Ensuite, à tant « dés-altériser les pauvres » (p. 217), l’auteur minimise peut-être les empreintes extraordinairement profondes que la pauvreté peut laisser sur un individu et jusqu’aux générations suivantes. Jean Labbens, pionnier du renouveau de la sociologie française de la pauvreté au début des années 1960, affirmait ainsi que « le pauvre n’est pas un riche avec de l’argent en moins. C’est un autre homme ». Vingt ans plus tard, le fondateur d’ATD Quart Monde ne dira pas autre chose. Il en va d’un enjeu sociologique – de même que nombre de travaux montrent, de Bourdieu aux Pinçon-Charlot, qu’un riche n’est pas un pauvre avec de l’argent en plus, mais un autre homme (par l’habitus, la multiplication des « capitaux », l’éducation, la culture, son espace social et territorial, etc.).

L’auteur le reconnaît d’ailleurs lui-même en évoquant les footballeurs à succès qui, « en un sens, ne sont pas riches : ils sont plutôt des pauvres qui ont de l’argent » (p. 64).
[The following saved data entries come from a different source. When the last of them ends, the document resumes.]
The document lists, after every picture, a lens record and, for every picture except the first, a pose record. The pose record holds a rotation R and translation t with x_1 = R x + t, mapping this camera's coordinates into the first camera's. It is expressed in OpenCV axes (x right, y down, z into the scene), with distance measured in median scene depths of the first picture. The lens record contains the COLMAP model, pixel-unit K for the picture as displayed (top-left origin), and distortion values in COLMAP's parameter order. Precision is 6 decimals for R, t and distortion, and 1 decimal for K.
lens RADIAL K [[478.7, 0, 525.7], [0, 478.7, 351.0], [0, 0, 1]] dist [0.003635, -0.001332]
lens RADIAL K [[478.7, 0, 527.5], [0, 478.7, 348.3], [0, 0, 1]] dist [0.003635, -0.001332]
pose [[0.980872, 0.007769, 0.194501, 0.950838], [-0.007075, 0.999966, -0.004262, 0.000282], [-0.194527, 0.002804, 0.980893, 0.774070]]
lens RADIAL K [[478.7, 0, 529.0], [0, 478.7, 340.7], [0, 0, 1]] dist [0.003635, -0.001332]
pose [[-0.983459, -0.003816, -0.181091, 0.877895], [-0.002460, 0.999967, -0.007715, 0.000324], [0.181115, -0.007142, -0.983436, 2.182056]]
Or le fait importe aussi par les réponses politiques à apporter : donner davantage d’argent ne saurait dispenser, nous semble-t-il, des politiques ciblées (« investissement social », d’éducation prioritaire, de la ville, de l’emploi, etc.), qui restent fondamentalement – temporairement du moins – nécessaires.

Colombi élude aussi le fait (de tous, sans doute le plus épineux politiquement) que la stigmatisation de la pauvreté est depuis les années 1980 profondément liée à la montée du racisme, des discriminations ethniques et de l’extrême droite, rejouant un phénomène séculaire où le mauvais pauvre est tout à la fois le pauvre valide et le pauvre d’ailleurs. Son légitime plaidoyer pour cesser « d’étiqueter » les pauvres (p. 24) et « supprimer le stigmate » (p. 228) risque de buter sur cette aporie majeure.
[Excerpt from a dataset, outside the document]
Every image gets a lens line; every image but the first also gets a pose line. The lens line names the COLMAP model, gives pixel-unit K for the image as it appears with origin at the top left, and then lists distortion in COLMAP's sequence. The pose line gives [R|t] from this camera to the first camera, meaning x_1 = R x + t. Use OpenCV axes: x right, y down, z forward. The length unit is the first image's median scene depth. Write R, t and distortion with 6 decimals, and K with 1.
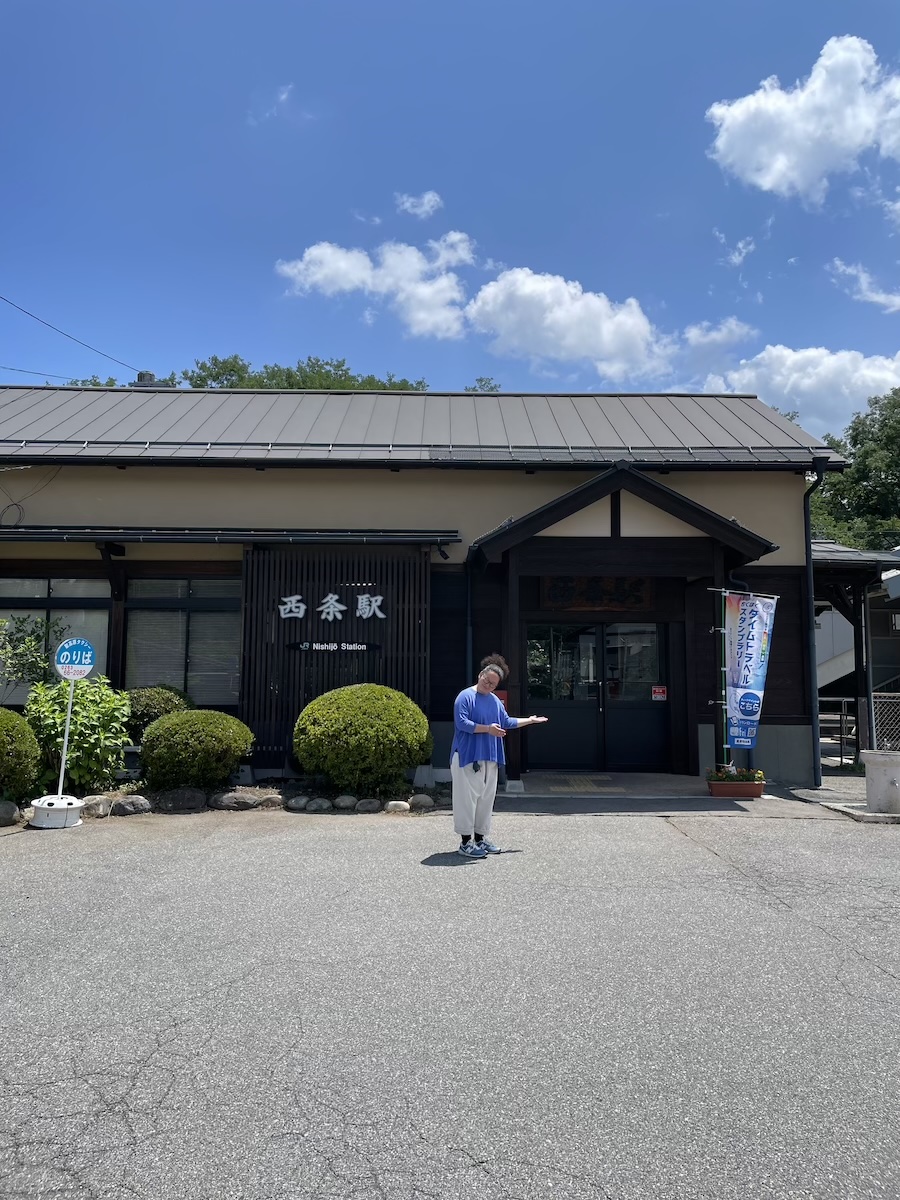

En outre, finir sur une analyse bienveillante des propositions de revenu universel a certes un caractère stimulant pour changer de regard sur la pauvreté en « repens[ant la notion même de valeur », concernant par exemple les « activités à la fois très utiles et bien peu rémunérées » (p. 303). En rester à considérer qu’il devrait être « d’un montant aussi élevé que possible » et « suffisant – par exemple au-dessus des différents seuils de pauvreté » (p. 295-296), soit au moins 40 % du PIB, et que la chose est « tout à fait faisable » (p. 298), est toutefois un peu court.

L’autre solution (non abordée), certes moins universelle et moins révolutionnaire, mais plus simple et moins coûteuse, serait de réévaluer les minima sociaux voire également le salaire minimum (les premiers devant rester inférieurs au second pour éviter les « trappes à inactivité », dénoncées même par les plus fervents défenseurs des démunis). Reste à savoir de combien. L’Observatoire national de la pauvreté et de l’exclusion sociale a calculé que le niveau de non-privation pour une vie minimale décente est d’environ 1500 € par mois. Prudentes, les associations ne demandent aujourd’hui que 870 €. Un profond remodelage de la répartition des richesses dans un cas, un aménagement à la marge dans l’autre. Mais dans tous les cas, des choix de société sur lesquels il serait bon de se pencher.

Denis Colombi, Où va l’argent des pauvres. Fantasmes politiques, réalités sociologiques, Paris, Payot, 2020, 349 p.